Improving Deep Neural Networks via Hyperparameter Tuning (Regularization and Optimization)

This repository includes below topics:

1) Initialization

Training your neural network requires specifying an initial value of the weights. A well-chosen initialization method helps the learning process. In the Initialization notebook, I tried out a few different initializations, including random, zeros, and He initialization, and see how each leads to different results.

A well-chosen initialization can:

a) Speed up the convergence of gradient descent
b) Increase the odds of gradient descent converging to a lower training (and generalization) error
c) Avoid vanishing/exploding gradients, which also slows down the optimization algorithm. 

2) Regularization (L2 Regularization and Dropout)

Deep Learning models have so much flexibility and capacity that overfitting can be a serious problem, if the training dataset is not big enough. Sure it does well on the training set, but the learned network doesn't generalize to new examples that it has never seen! In the Regularization notebook, L2 Regularization and Dropout are being implemented as methods to reduce chance of overfitting occurance.

L2 Regularization relies on the assumption that a model with small weights is simpler than a model with large weights. Thus, by penalizing the square values of the weights in the cost function we drive all the weights to smaller values. It becomes too costly for the cost to have large weights! This leads to a smoother model in which the output changes more slowly as the input changes.

Dropout Finally, dropout is a widely used regularization technique that is specific to deep learning. It randomly shuts down some neurons in each iteration. When we shut some neurons down, we actually modify our model. The idea behind drop-out is that at each iteration, we train a different model that uses only a subset of our neurons. With dropout, our neurons thus become less sensitive to the activation of one other specific neuron, because that other neuron might be shut down at any time. A common mistake when using dropout is to use it both in training and testing. We should use dropout (randomly eliminate nodes) only in training.

**3) Gradient Checking

Gradient checking is a method to give us reassurance that backpropagation is actually working.

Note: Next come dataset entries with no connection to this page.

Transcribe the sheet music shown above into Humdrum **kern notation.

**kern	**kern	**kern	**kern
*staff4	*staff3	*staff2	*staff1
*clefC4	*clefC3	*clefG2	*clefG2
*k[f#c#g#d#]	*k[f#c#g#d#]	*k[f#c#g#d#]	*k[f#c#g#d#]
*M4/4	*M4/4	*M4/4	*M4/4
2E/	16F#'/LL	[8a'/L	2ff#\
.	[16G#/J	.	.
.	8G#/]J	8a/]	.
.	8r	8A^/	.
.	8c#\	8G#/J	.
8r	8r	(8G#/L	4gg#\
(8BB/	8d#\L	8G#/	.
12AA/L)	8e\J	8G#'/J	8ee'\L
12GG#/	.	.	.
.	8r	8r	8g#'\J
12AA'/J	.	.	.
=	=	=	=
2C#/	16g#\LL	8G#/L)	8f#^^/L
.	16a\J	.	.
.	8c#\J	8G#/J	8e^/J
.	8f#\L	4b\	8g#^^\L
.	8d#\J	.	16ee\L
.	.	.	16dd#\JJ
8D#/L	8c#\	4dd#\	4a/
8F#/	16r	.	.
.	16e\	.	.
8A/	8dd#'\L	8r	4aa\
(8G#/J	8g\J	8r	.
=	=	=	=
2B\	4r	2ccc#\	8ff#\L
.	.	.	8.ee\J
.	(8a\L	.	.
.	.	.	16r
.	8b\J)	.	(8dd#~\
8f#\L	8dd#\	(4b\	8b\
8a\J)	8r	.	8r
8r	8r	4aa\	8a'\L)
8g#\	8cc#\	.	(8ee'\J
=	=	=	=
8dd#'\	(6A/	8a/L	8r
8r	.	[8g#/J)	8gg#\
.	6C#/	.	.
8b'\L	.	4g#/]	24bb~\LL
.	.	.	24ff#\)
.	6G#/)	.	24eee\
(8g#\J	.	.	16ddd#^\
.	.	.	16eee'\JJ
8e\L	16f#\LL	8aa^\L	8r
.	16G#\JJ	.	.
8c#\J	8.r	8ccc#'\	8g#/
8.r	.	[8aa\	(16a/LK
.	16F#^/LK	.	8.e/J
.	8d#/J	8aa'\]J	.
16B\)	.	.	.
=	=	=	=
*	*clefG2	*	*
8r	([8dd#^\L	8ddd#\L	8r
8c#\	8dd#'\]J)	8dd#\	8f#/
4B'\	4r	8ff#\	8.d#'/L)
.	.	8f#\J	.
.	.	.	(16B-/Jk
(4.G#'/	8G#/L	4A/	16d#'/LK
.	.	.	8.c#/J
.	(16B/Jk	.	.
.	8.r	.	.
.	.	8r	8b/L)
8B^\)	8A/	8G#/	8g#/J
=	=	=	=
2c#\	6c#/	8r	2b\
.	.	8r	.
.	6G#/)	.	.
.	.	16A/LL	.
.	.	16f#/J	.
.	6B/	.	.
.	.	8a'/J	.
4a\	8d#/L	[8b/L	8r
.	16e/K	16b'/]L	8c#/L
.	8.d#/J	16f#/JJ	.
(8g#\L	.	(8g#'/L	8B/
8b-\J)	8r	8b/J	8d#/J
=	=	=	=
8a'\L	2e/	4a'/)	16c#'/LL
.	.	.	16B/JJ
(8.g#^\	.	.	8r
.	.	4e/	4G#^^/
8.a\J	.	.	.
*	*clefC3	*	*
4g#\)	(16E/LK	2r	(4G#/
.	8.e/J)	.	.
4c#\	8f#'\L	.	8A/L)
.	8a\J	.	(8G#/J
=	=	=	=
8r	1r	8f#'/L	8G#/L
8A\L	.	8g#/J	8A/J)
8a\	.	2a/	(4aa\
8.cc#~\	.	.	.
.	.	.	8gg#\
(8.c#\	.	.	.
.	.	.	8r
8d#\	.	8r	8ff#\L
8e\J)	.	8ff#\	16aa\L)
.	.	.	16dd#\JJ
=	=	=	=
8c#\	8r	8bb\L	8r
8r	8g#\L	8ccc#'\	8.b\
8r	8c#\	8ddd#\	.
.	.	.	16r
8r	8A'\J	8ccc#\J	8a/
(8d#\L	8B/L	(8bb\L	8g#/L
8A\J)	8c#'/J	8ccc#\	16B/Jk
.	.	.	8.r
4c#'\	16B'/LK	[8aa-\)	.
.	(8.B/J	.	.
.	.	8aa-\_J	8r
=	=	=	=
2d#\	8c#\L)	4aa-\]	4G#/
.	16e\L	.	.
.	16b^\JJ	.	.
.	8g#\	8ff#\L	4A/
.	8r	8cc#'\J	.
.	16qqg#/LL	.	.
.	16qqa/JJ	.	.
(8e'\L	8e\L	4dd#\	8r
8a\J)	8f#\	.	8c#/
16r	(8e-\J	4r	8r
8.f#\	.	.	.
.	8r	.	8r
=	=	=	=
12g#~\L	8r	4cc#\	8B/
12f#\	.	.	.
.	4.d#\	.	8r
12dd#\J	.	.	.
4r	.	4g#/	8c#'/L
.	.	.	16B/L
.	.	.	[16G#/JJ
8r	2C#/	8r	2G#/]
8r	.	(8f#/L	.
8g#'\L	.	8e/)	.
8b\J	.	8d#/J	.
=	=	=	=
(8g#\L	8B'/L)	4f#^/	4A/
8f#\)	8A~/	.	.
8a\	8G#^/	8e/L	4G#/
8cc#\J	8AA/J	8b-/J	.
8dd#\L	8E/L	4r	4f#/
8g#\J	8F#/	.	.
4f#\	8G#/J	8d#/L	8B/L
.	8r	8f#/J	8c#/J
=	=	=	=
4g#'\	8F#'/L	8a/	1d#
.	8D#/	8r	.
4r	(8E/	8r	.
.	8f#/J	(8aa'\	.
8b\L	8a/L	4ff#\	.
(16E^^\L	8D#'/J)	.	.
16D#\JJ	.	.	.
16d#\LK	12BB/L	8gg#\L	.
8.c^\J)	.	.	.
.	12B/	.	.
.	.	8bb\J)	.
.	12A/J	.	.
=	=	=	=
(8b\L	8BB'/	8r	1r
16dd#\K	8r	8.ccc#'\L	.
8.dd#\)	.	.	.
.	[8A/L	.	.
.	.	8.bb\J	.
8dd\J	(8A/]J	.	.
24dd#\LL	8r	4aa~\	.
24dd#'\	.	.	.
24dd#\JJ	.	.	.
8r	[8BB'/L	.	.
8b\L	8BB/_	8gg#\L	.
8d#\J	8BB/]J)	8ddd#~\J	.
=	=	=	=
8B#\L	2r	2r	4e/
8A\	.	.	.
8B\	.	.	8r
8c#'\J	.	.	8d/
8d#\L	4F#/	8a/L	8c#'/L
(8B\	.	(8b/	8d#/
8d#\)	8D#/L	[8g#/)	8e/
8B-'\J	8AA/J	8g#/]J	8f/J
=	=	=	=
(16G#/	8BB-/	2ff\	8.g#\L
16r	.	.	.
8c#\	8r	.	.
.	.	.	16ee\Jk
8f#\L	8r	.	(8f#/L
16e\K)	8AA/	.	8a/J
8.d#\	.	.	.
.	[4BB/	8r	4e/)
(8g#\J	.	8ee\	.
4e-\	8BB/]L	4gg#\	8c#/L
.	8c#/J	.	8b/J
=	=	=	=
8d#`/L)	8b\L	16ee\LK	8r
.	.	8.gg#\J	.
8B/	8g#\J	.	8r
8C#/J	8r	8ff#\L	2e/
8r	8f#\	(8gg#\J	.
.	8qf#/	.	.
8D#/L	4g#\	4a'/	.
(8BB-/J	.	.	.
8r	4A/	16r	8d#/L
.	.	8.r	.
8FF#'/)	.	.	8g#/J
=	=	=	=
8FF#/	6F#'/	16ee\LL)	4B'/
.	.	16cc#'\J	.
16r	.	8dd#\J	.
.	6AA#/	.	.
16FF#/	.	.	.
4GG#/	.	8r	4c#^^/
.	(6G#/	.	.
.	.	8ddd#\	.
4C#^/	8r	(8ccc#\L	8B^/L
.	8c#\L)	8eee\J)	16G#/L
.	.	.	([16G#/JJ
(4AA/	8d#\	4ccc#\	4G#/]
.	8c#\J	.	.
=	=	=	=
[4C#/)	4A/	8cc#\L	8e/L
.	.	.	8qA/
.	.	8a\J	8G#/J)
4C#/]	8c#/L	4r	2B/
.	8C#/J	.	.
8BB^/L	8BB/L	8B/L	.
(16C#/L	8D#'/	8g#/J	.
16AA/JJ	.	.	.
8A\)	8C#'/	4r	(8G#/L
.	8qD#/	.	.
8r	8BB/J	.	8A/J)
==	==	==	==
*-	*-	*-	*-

Consider a 1D linear function 𝐽(𝜃)=𝜃𝑥. The model contains only a single real-valued parameter 𝜃, and takes 𝑥 as input. We will implement code to compute 𝐽(.) and its derivative ∂𝐽/∂𝜃. We will then use gradient checking to make sure our derivative computation for 𝐽 is correct.

Note that gradient checking is slow! Approximating the gradient with ∂𝐽∂𝜃≈𝐽(𝜃+𝜀)−𝐽(𝜃−𝜀)/2𝜀 is computationally costly. For this reason, we don't run gradient checking at every iteration during training. Just a few times to check if the gradient is correct. Gradient Checking, at least as we've presented it, doesn't work with dropout. We would usually run the gradient check algorithm without dropout to make sure our backprop is correct, then add dropout.

**4) Optimization Methods

Gradient Descent is the most common method to update the parameters and minimize the cost. In this notebook, some more advanced optimization methods that can speed up learning and perhaps even get a better final value for the cost function will be introduced. Having a good optimization algorithm can be the difference between waiting days vs. just a few hours to get a good result. New optimization methods include (Stochastic) Gradient Descent, Momentum, RMSProp and Adam. We also use random minibatches to accelerate convergence and improve optimization.